The prevalence of vitamin B-12 deficiency is difficult to ascertain because of diverse etiologies and different assays (i.e., radioassay or chemiluminescence). Affected individuals may number 300,000 to 3 million in the United States.

Using the radioassay and a value less than 200 pg/mL, the prevalence of vitamin B-12 deficiency is 3-16%. In a geriatric population using a radioassay cutoff of 300 pg/mL and elevated HC and MMA levels, a prevalence of 21% was reported.

Of HIV-seropositive individuals, 11% are vitamin B-12 deficient; another 12% have levels of 200-240 pg/mL. In a subgroup with chronic diarrhea, the rate reaches 39%. However, the importance for vitamin B-12 deficiency in the development of neurologic disease in these patients remains unclear.

In Europe, the prevalence of vitamin B-12 deficiency is 1.6-10%.

In India, a hospital population radioassay study with a cutoff of 200 pg/mL found a vitamin B-12 deficiency in 0.88% of patients, with borderline values in 3.8%.


See the list below:

  • Vitamin B-12 deficiency is associated with an elevated HC.

  • The prevalence of hyperhomocysteinemia in the general population is 5-10%; in people older than 65 years it may reach 30-40%. Elevated HC is a risk factor for coronary artery, cerebrovascular, and peripheral vascular diseases and venous thrombosis. About 10% of the vascular disease risk in the general population is linked to HC.

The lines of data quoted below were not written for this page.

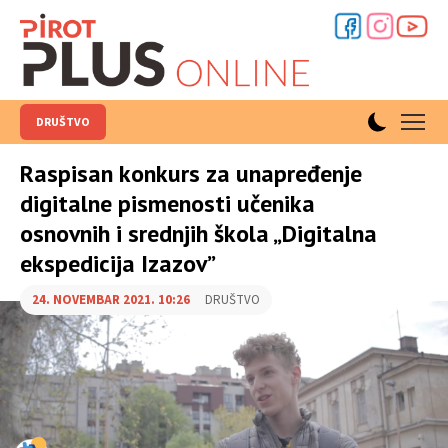
DRUŠTVO
Raspisan konkurs za unapređenje
digitalne pismenosti učenika
osnovnih i srednjih škola „Digitalna
ekspedicija Izazov”
24. NOVEMBAR 2021. 10:26
DRUŠTVO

  • Case-control studies have reported a correlation between multi-infarct dementia or dementia of the Alzheimer type and elevated HC; vitamin B-12 supplementation had no clinical benefit.

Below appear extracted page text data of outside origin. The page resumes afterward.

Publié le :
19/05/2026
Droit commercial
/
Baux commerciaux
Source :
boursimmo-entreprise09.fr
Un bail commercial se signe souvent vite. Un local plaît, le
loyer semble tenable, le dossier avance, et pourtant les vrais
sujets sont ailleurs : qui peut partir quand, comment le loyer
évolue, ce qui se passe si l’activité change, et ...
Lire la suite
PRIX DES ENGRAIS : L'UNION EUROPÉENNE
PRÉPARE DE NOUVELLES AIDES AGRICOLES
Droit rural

  • Neural tube defects are associated with low folate and vitamin B-12.

  • PA patients have a 3 times and 13 times increased risk of gastric carcinoma and gastric carcinoid tumors, respectively.

  • Patients with diabetes mellitus type 1 and autoimmune thyroid diseases are at higher risk of developing PA. A 2009 study noted a 22% prevalence of vitamin B-12 deficiency in patients with diabetes mellitus type 2. [13]

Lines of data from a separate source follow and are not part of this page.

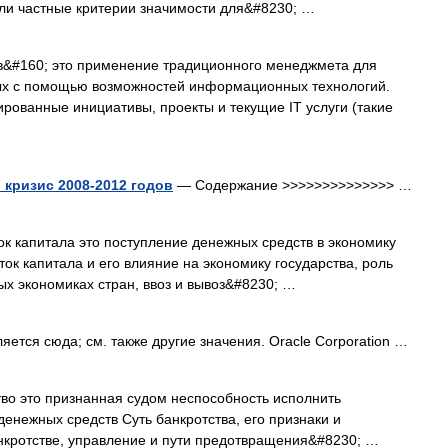
сли частные критерии значимости для&#8230; …
&#160; это применение традиционного менеджмета для
ых с помощью возможностей информационных технологий.
рованные инициативы, проекты и текущие IT услуги (такие
кризис 2008-2012 годов
— Содержание >>>>>>>>>>>>>> …
ок капитала это поступление денежных средств в экономику
ок капитала и его влияние на экономику государства, роль
х экономиках стран, ввоз и вывоз&#8230; …
ется сюда; см. также другие значения. Oracle Corporation …
тво это признанная судом неспособность исполнить
 денежных средств Суть банкротства, его признаки и
анкротстве, управление и пути предотвращения&#8230; …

  • Multifactorial abnormalities of vitamin B-12 metabolism and absorption occur in HIV infection.


See the list below:

  • PA prevalence may be higher in white people and lower in Hispanic and black people.

  • No known relationship exists between neurologic symptoms and race.

  • Studies in Africa and the United States have shown higher vitamin B-12 and transcobalamin II levels in black than in white individuals. Additionally, blacks have lower HC levels and metabolize it more efficiently than whites.


See the list below:

  • In Europe and Africa, the prevalence of PA is higher in elderly women than men (1.5:1), while in the United States no differences exist.

  • Men have higher HC levels at all ages.

  • Pregnancy and estrogen replacement in postmenopausal women lower HC levels.


See the list below:

  • PA occurs in people of all ages, but it is more common in people older than 40-70 years and, in particular, in people older than 65 years.

  • In white people, the mean age of onset is 60; in black people, the mean age is 50 years.

  • Congenital PA manifests in children aged 9 months to 10 years; the mean age is 2 years.